KALAYMYO, Sagaing Division — “It won’t take more than three hours, the road is very good, better than our airport runway,” was how the hotel manager in Kalaymyo reacted when I told him that I was planning to drive to the India-Burma border. Locals enjoy the highway’s smooth surface, noticeably different than most of the other roads in the area, but it is lightly traveled. The India-Burma Friendship Road has underwhelmed expectations since it was conceived by the Indian government in 1993. This is mostly due to the fact the Burmese government failed to upgrade the 71 single-lane bridges along the highway, as promised in the original agreement.
The Friendship Road has yet to become the busy trade route it was envisioned to be, although this appears set to change with recent noises out of New Delhi that engagement with Burma is a priority for the newly minted Narendra Modi government. The long-planned Moreh-Mandalay bus route is set to begin operation this October, and the India-Burma-Thailand Trilateral Highway is expected to be fully operational by 2016.
Friendship Road
Originally proposed as India’s first “Look East Policy” engagement with Burma, construction of the India-Burma Friendship Road (also known as the Tamu-Kalaymyo-Kalewa highway) started in 1997. A 320-strong workforce from India’s Border Roads Organization completed the widening and paving of the highway in November of 2000. The US$30 million for the highway came entirely from the Indian Ministry of External Affairs.
The highway was seen as important for improving cross-border trade. But there were
certainly also security considerations at a time when the Indian Army was fighting a number of insurgent groups who were active in the border area. The new highway meant Burma Army troops were better able to assist the Indian Army in its fight by gaining quicker access to areas used by the insurgent groups. The Indian security establishment’s desire for Burmese assistance fighting insurgents was one of the key reasons for India’s policy shift toward Burma in the early 1990s. With the emergence of the “Look East Policy” in 1993, India moved from a principled support for the Burmese democracy movement to a strategy based on mutual security cooperation.
The Trilateral Highway
Economic cooperation and trade is the other pillar of the “Look East Policy.” The 3,200-km Trilateral Highway project—of which the Friendship Road is one part—is seen as crucial for India to expand trade with Burma and the rest of Asean. India has been the driving force behind the development of the Trilateral Highway. In 2012, India provided Burma with a $500 million line of credit to be used for the upgrade of the 1,600-km Burma section of the highway. Other sections of the highway are being financed by the World Bank and the Asian Development Bank, as it is envisioned as part of an Asean East-West Corridor. At the India-Asean summit in October 2013, former Indian Prime Minister Manmohan Singh proposed extending the Trilateral Highway eastward to ports in Cambodia and Vietnam.
It has recently been announced that the India-Burma-Thailand Trilateral Highway will open for business in 2016. But given the experience of the India-Burma Friendship Road, this estimate may be optimistic.
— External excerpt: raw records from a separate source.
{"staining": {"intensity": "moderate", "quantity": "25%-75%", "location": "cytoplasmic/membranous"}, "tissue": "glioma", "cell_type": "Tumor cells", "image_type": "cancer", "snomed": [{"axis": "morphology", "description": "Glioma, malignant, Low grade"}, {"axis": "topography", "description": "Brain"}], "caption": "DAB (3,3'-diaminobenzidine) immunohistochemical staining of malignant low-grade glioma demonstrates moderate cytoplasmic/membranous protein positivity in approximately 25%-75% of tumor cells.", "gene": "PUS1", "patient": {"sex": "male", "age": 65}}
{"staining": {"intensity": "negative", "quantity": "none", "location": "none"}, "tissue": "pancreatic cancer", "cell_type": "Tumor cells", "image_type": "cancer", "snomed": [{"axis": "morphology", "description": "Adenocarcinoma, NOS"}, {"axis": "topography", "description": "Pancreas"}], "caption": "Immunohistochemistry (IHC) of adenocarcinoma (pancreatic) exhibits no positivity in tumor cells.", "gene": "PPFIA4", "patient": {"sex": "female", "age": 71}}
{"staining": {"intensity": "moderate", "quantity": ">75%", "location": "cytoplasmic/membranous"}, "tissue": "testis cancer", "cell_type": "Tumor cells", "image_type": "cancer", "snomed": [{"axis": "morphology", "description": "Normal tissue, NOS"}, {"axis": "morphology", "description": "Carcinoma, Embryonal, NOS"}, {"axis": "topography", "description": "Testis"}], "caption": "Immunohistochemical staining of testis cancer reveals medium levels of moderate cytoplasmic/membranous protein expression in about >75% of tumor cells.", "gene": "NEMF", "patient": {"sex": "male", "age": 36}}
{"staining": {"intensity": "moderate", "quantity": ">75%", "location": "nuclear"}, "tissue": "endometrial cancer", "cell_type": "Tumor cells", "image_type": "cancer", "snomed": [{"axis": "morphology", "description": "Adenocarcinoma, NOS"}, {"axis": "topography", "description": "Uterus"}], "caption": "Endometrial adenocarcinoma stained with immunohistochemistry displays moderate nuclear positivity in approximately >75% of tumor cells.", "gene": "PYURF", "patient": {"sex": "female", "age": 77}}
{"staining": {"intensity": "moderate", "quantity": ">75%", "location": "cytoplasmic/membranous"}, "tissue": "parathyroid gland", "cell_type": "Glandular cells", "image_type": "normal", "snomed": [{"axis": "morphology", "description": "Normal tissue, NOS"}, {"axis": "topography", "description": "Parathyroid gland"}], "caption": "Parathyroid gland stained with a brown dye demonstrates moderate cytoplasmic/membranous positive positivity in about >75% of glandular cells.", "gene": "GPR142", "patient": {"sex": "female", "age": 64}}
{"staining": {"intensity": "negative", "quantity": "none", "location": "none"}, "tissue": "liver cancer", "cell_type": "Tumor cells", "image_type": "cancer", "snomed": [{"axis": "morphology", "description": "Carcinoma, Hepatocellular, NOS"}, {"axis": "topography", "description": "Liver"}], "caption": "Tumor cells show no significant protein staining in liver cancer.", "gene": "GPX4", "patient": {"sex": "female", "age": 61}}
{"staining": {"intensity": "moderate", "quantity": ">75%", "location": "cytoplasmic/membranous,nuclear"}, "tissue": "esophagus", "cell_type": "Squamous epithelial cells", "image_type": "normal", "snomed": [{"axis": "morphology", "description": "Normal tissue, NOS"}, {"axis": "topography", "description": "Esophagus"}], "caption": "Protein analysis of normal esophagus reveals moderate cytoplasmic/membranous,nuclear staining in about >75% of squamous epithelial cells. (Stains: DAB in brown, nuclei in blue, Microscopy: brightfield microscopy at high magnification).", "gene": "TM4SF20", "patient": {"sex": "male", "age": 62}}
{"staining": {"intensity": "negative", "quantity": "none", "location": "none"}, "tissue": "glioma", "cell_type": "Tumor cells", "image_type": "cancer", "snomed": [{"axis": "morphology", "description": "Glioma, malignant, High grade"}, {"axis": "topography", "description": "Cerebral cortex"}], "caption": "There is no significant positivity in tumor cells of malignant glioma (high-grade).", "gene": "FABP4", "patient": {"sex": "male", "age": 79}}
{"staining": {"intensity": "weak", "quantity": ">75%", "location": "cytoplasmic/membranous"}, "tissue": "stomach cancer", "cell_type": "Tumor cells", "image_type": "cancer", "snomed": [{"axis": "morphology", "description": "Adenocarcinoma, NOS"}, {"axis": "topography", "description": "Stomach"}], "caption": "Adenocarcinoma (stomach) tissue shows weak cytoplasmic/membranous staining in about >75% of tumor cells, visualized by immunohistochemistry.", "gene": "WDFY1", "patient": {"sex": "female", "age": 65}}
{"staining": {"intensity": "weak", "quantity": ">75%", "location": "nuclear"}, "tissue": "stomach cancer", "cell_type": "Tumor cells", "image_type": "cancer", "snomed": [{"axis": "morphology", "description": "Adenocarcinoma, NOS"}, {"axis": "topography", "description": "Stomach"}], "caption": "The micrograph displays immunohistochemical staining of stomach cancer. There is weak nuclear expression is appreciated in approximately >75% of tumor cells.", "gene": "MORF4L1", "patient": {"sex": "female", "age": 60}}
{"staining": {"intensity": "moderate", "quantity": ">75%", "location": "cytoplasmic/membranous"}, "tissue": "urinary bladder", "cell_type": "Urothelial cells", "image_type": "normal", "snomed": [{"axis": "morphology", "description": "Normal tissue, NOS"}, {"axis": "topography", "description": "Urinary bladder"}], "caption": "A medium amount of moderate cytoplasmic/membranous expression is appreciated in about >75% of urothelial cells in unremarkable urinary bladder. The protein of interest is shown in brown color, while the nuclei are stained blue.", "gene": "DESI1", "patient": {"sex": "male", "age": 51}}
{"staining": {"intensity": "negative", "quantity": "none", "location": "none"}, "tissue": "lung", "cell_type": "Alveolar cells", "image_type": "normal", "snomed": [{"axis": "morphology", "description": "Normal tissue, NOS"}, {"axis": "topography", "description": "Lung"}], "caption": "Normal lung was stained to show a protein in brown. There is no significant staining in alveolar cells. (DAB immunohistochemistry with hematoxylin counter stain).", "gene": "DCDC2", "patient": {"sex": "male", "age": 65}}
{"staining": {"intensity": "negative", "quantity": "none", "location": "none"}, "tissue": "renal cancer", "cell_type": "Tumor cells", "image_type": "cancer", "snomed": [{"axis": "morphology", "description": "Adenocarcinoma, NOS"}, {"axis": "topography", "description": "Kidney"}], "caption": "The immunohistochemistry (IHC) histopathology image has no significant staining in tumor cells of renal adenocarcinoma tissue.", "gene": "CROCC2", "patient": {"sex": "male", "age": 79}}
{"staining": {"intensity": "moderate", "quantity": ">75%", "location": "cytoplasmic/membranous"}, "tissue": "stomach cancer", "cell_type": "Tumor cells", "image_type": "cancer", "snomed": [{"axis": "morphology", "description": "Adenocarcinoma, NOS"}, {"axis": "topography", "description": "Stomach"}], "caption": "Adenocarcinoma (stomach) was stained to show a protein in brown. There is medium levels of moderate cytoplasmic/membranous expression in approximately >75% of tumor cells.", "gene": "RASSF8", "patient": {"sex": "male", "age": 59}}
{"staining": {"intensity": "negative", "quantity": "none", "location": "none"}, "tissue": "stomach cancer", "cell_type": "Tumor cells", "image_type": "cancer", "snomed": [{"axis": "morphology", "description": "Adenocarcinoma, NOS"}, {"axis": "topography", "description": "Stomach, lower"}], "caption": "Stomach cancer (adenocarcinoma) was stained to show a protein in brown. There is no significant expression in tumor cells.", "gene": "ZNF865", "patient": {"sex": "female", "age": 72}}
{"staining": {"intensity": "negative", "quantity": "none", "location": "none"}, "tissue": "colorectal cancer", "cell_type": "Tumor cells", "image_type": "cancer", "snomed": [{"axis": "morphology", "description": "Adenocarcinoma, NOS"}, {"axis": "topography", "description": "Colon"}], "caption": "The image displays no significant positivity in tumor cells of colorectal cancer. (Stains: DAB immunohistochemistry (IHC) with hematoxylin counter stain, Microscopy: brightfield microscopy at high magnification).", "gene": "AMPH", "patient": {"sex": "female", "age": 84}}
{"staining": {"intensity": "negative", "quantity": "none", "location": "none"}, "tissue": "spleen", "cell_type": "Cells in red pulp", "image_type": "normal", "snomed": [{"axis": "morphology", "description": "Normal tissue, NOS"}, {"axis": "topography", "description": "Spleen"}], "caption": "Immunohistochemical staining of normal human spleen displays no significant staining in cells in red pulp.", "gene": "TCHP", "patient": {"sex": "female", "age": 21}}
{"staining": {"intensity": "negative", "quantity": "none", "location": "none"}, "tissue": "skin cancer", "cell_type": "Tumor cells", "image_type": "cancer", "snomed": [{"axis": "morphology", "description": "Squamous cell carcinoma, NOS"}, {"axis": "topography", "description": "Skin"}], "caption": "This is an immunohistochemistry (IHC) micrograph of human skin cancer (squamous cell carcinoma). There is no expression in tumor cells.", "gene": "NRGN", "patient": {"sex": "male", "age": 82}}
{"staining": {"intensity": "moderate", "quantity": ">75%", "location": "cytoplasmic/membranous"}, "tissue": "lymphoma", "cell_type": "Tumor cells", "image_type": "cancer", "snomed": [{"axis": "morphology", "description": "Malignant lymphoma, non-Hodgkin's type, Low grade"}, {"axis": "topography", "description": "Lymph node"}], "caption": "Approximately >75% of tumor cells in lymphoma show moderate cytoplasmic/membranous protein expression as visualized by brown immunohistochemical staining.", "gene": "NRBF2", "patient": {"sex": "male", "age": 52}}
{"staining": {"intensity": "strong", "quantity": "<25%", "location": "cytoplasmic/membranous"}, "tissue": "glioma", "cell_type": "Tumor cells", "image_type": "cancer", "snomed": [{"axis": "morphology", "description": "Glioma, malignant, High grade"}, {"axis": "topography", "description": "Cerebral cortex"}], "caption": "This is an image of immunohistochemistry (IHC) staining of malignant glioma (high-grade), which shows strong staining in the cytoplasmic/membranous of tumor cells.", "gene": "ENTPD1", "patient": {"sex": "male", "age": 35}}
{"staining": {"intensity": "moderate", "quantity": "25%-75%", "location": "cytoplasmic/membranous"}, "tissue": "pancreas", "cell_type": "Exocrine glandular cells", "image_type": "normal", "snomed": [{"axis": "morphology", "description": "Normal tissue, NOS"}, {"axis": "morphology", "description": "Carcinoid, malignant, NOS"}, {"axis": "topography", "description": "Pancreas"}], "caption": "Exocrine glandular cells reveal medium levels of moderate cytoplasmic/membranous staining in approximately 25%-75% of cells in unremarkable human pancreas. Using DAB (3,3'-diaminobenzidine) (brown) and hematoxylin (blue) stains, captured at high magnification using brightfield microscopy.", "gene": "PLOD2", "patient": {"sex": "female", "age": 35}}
A Highway Is Only as Wide as Its Bridges
The original agreement for the construction of the Friendship Road was that the Indian government would be responsible for widening and repaving the existing highway, while the Burmese government would upgrade the old and decrepit single-lane bridges. This never happened.
The Burmese government has been dragging its feet since construction of the Friendship Road began in 1997. By 2013 the Indian government decided it had waited long enough, and a new agreement was drafted whereby India would take responsibility for upgrading the 71 single-lane bridges.
Driving along the highway in early 2014, it is clear why India was getting impatient. The once brightly-painted and optimistically-worded concrete signs posts installed along the highway to celebrate its completion were peeling and crumbling. Nearly 15 years after it was “opened,” the India-Burma Friendship Road has yet to reach its full potential.
Common sense says that a highway is only as wide as its bridges. With 71 single-lane bridges along the 160-km stretch, there is the potential for traffic to slow to a halt every 2.25 kms. Most bridges are so narrow that only one vehicle can cross at a time. Some of the bridges are so frail that trucks over 13 tons are directed to drive down a dirt road beside the bridge, and cross directly through the water flowing below.
It is a feat that proves difficult during the monsoon season, making the highway basically impassable for a certain class of truck six months of the year.